I rischi? Di generare ansia
Il controllo continuo di battito cardiaco, passi, attività fisica e ore di sonno secondo alcuni studi può però alimentare insicurezze e ansie. Oltre che costi sanitari ingiustificati causati da visite e controlli non necessari. È un rischio che si corre. Come quello di «vedersi la casella della posta elettronica invasa da elettrocardiogrammi e valori pressori condivisi dai pazienti», riprende Tondo. «Per questo è importante stabilire degli equilibri. Insegnare al paziente come interpretare i dati e spiegargli di inviare materiale solo quando si rende conto che c’è qualcosa che non va».

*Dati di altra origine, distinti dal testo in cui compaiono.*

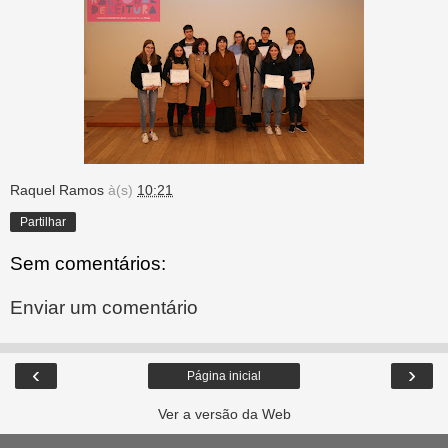
Raquel Ramos
à(s)
10:21
Partilhar
Sem comentários:
Enviar um comentário
‹
›
Página inicial
Ver a versão da Web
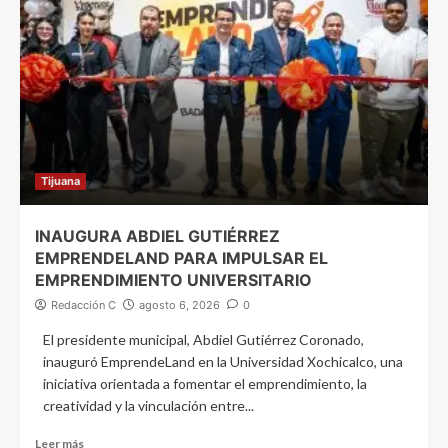
Tijuana
INAUGURA ABDIEL GUTIÉRREZ
EMPRENDELAND PARA IMPULSAR EL
EMPRENDIMIENTO UNIVERSITARIO
Redacción C
agosto 6, 2026
0
El presidente municipal, Abdiel Gutiérrez Coronado,
inauguró EmprendeLand en la Universidad Xochicalco, una
iniciativa orientada a fomentar el emprendimiento, la
creatividad y la vinculación entre...
Leer más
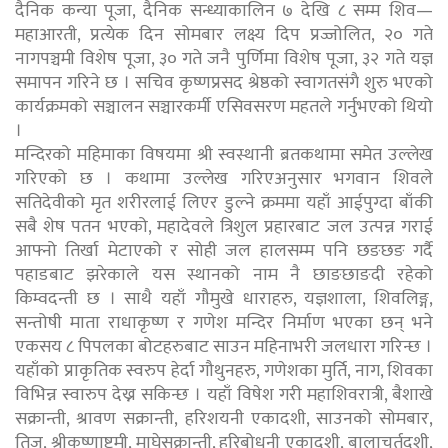
दैनिक कन्या पूजा, दैनिक सन्ध्याकालिन ७ देखि ८ सम्म शिव—
महाआरती, प्रत्येक दिन सोमबार लक्ष्य दिप प्रज्जोलित, २० गते
नागपञ्चमी विशेष पूजा, ३० गते जनै पुर्णिमा विशेष पूजा, ३२ गते यज्ञ
समापन गरिने छ । सचिव कृष्णप्रसद श्रेष्ठको स्वागतसंगै शुरु भएको
कार्यक्रमको सञ्चालन सञ्चारकर्मी एसिवसरण महतले गर्नुभएको थियो
।
मन्दिरको महिमाका विषयमा श्री स्वस्थानी ब्रतकथामा समेत उल्लेख
गरिएको छ । कथामा उल्लेख गरिएअनुसार भगवान शिवले
सतिदेवीको मृत शरीरलाई लिएर डुल्ने क्रममा यहाँ आईपुग्दा बाँकी
सबै शेष पतन भएको, महादेवले त्रिशुल प्रहारबाट जल उत्पन्न गराई
आफ्नो तिर्खा मेटाएको र सोही जल हालसम्म पनि छङछङ गर्दै
पहाडबाट झरेकाले यस स्थानको नाम नै छाङछाङदी रहेको
किम्वदन्ती छ । साथै यहाँ गौमुखे धाराहरु, यज्ञशाला, शिवलिङ्ग,
सन्तोषी माता राधाकृष्ण र गणेश मन्दिर निर्माण भएका छन् भने
एकसय ८ पिपलका बोटहरुबाट साउन महिनाभरी जलधारा गरिन्छ ।
यहाँको प्राकृतिक स्वरुप हेर्दा गौथुनहरु, गणेशका मुर्ति, नाग, शिवका
विभिन्न स्वारुप देख्न सकिन्छ । यहाँ विषेश गरी महाशिवरात्री, बैशाखे
सक्रान्ती, श्रावण सक्रान्ती, हरिशयनी एकादशी, साउनको सोमबार,
तिज, श्रीकृष्णाष्टमी, माघेसक्रान्ती, हरिबोधनी एकादशी, बालाचर्तुदशी,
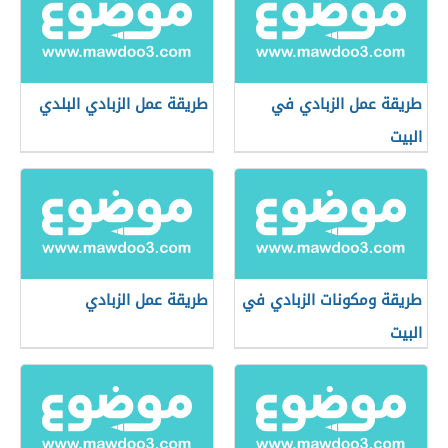
طريقة عمل الزبادي في
طريقة عمل الزبادي البلدي
البيت
طريقة ومكونات الزبادي في
طريقة عمل الزبادي
البيت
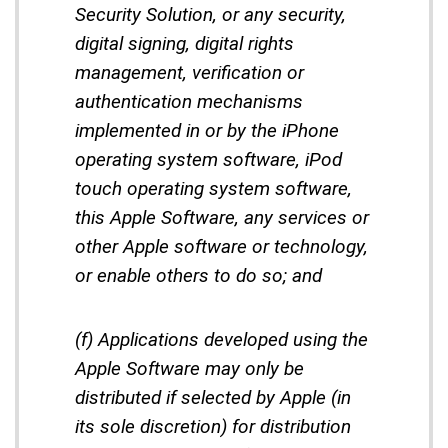
Security Solution, or any security,
digital signing, digital rights
management, verification or
authentication mechanisms
implemented in or by the iPhone
operating system software, iPod
touch operating system software,
this Apple Software, any services or
other Apple software or technology,
or enable others to do so; and
(f) Applications developed using the
Apple Software may only be
distributed if selected by Apple (in
its sole discretion) for distribution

Da non trascurare anche il limite anagrafico. I pazienti più a rischio in teoria sono anche quelli che, essendo più anziani, non hanno familiarità con questi dispositivi. Ma in fondo si parla di uno strumento in più, non dell’unico strumento diagnostico a disposizione. E a guardar bene, i giovani che indossano oggi questi orologi intelligenti saranno gli anziani di domani. E «gli smartwatch, come tutti gli altri dispositivi di telemedicina», conclude Tondo, «sono il nostro futuro».